Ever since the financial crisis hit, conservatives -- at places like the American Enterprise Institute and the Heritage Foundation, joined by some prominent Tea Party groups -- have fought tooth-and-nail to deflect new regulation of Wall Street’s wheeler-dealers. (In my new book, The Fifteen Biggest Lies About the Economy, I note that the Right, following the advice of conservative message-maker Frank Luntz, derided new regulations that Wall Street was fighting hard to kill as a "second bailout" of the big banks. It was a lie so bold that one couldn’t help but be impressed with their chutzpah.)
So there’s a certain amount of irony in new revelations that the banks, in their quest for easy profits, appear to have undermined one of the Right’s most important principles: the sanctity of property ownership.
"If you own something," George W. Bush explained in a 2004 speech, "you have a vital stake in the future of our country. The more ownership there is in America, the more vitality there is in America, and the more people have a vital stake in the future of this country."
Yet today, thanks to the "innovative" financial instruments cooked up by the Wall Street Casino, doubt may be cast on the ownership of American homes across the country.

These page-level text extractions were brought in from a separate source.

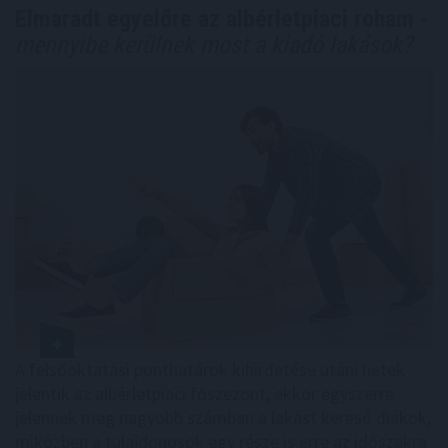
Elmaradt egyelőre az albérletpiaci roham -
mennyibe kerülnek most a kiadó lakások?
A felsőoktatási ponthatárok kihirdetése utáni hetek
jelentik az albérletpiaci főszezont, ekkor egyszerre
jelennek meg nagyobb számban a lakást kereső diákok,
miközben a tulajdonosok egy része is erre az időszakra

Brady Dennis and Ariana Eunjung Cha, writing in the Washington Post, laid out the contors of the story last week:
Millions of U.S. mortgages have been shuttled around the global financial system -- sold and resold by firms -- without the documents that traditionally prove who legally owns the loans.
Now, as many of these loans have fallen into default and banks have sought to seize homes, judges around the country have increasingly ruled that lenders had no right to foreclose, because they lacked clear title.

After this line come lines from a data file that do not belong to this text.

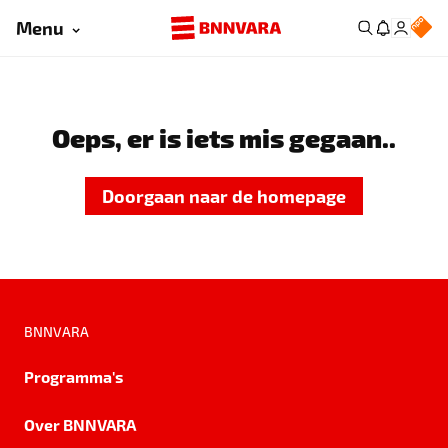
Menu
Oeps, er is iets mis gegaan..
Doorgaan naar de homepage
BNNVARA
Programma's
Over BNNVARA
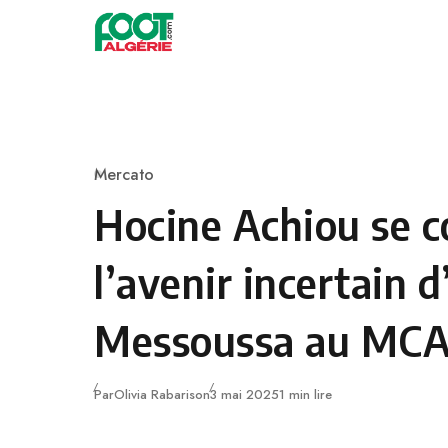
Skip to content
Football
Mercato
Category
Hocine Achiou se c
l’avenir incertain 
Messoussa au MC
Publié
Par
Olivia Rabarison
3 mai 2025
1 min lire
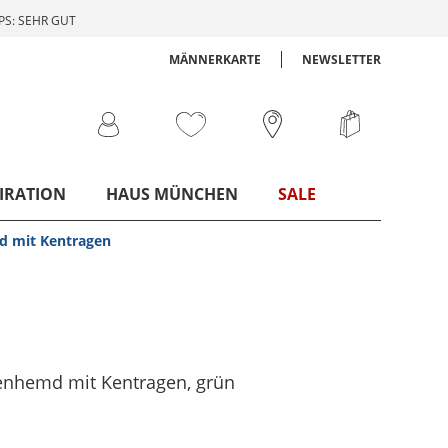
S: SEHR GUT
MÄNNERKARTE
NEWSLETTER
IRATION
HAUS MÜNCHEN
SALE
d mit Kentragen
nenhemd mit Kentragen
, grün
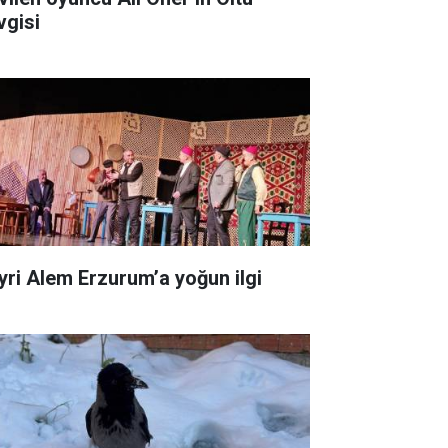
vgisi
yri Alem Erzurum’a yoğun ilgi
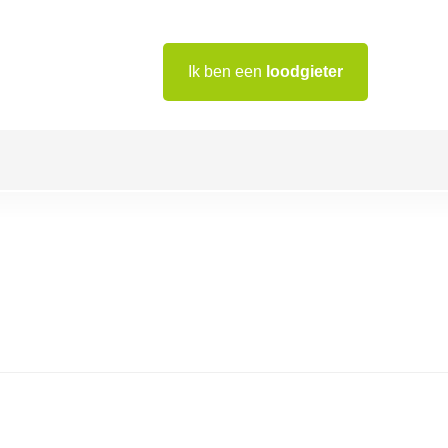
Ik ben een
loodgieter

These fundamental concerns over ownership extend beyond those that surfaced over the past two weeks amid reports of fraudulent loan documents and corporate "robo-signers."
The court decisions, should they continue to spread, could call into doubt the ownership of mortgages throughout the country, raising urgent challenges for both the real estate market and the wider financial system.
Having pushed for deregulation that broke down the wall between commercial lending and investment banking, Wall Streeters came up with a way to slice and dice risky mortgages into investment vehicles, which they peddled for fat fees. Essentially, they laundered the risk out of shaky mortgages, at least in theory, transforming some slices into AAA-rated securities (which allowed pension funds and other institutional players to invest in them). In doing so, they broke the relationship between lenders and homeowners, and shielded themselves from the fallout. (Again, only in theory -- when the house of cards eventually came down it brought about the most painful economic downturn since the Great Depression, and they came running to the taxpayers for a bailout.)